Upper Endoscopy often reveals ulcers throughout the esophagus with intervening normal-appearing mucosa. In severe cases the ulcers can coalesce and on rare occasions have a black appearance known as black esophagus. While the diagnosis of herpes esophagitis can be inferred clinically it can only be accurately diagnosed through endoscopically obtained biopsies with microscopic evaluation by a pathologist finding the appropriate inclusion bodies and diagnostic immunochemical staining. False negative findings may occur if biopsies are taken from the ulcer rather than from the margin of the ulcer as the inclusion particles are to be found in viable epithelial cells. Viral tissue culture represents the most accurate means of diagnosing the precise cause.

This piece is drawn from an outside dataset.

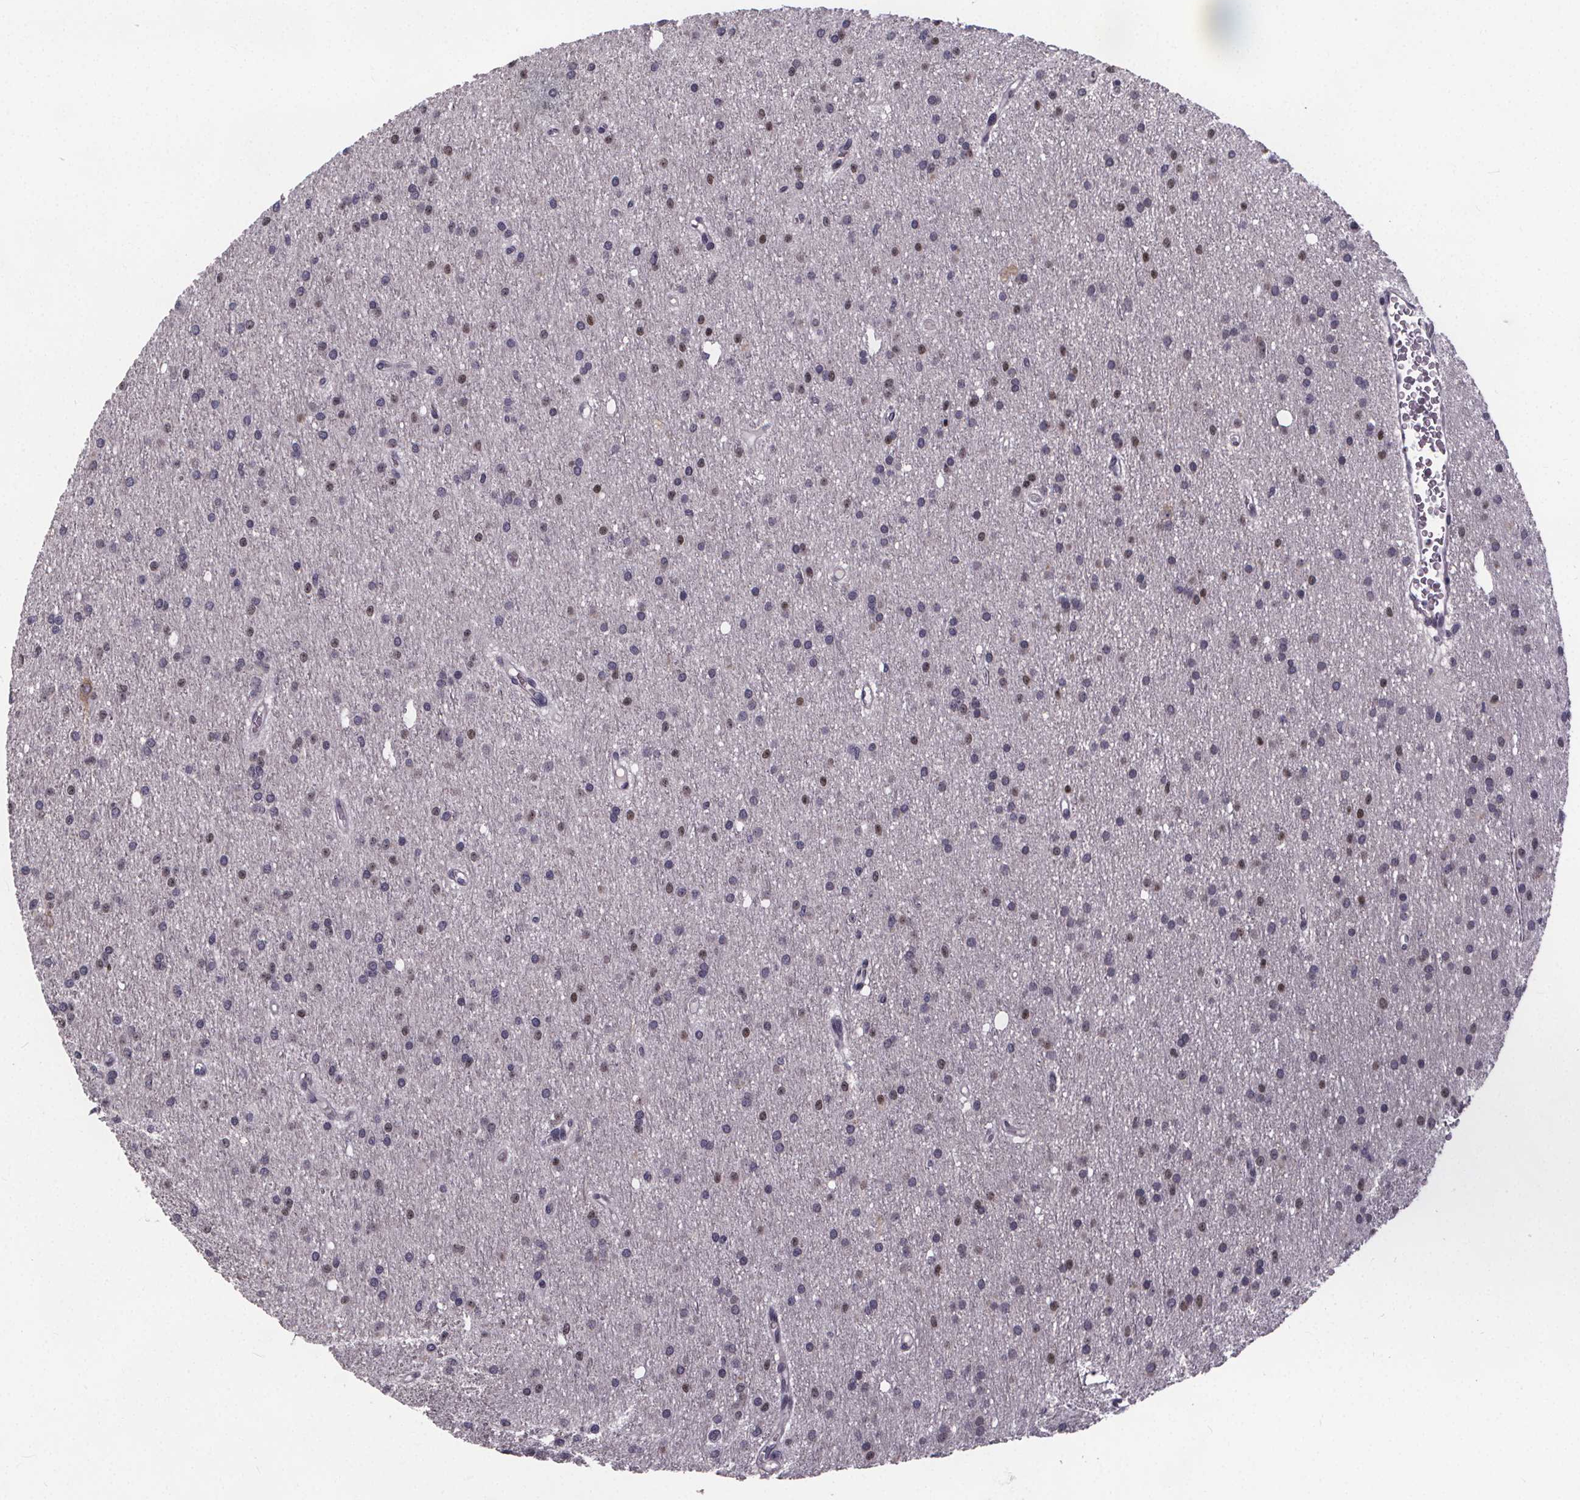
{"staining": {"intensity": "negative", "quantity": "none", "location": "none"}, "tissue": "glioma", "cell_type": "Tumor cells", "image_type": "cancer", "snomed": [{"axis": "morphology", "description": "Glioma, malignant, Low grade"}, {"axis": "topography", "description": "Brain"}], "caption": "DAB immunohistochemical staining of human glioma displays no significant expression in tumor cells.", "gene": "FAM181B", "patient": {"sex": "male", "age": 27}}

===Differential diagnosis===
CMV, VZV as well as HIV infections of the esophagus can have a similar presentation. Tissue culture is the most accurate means of distinguishing between the different viral causes. Caustic esophagitis, pill-induced esophagitis as well as yeast esophagitis can have a similar clinical presentation.

==Prevention==
Herpes simplex virus is commonly found in humans, yet uncommonly results in systemic manifestations. Suppression of HIV with antiretroviral medications, careful monitoring of immunosuppressive medications are important means of prevention. Antiviral prophylaxis such as daily acyclovir in immunocompromised individuals may be considered.

==Treatment==
Antivirals such as acyclovir, famciclovir, or valacyclovir may be used. Intravenous acyclovir is reserved for individuals who cannot swallow due to the pain, individuals with other systemic manifestations of herpes or severely immunocompromised individuals.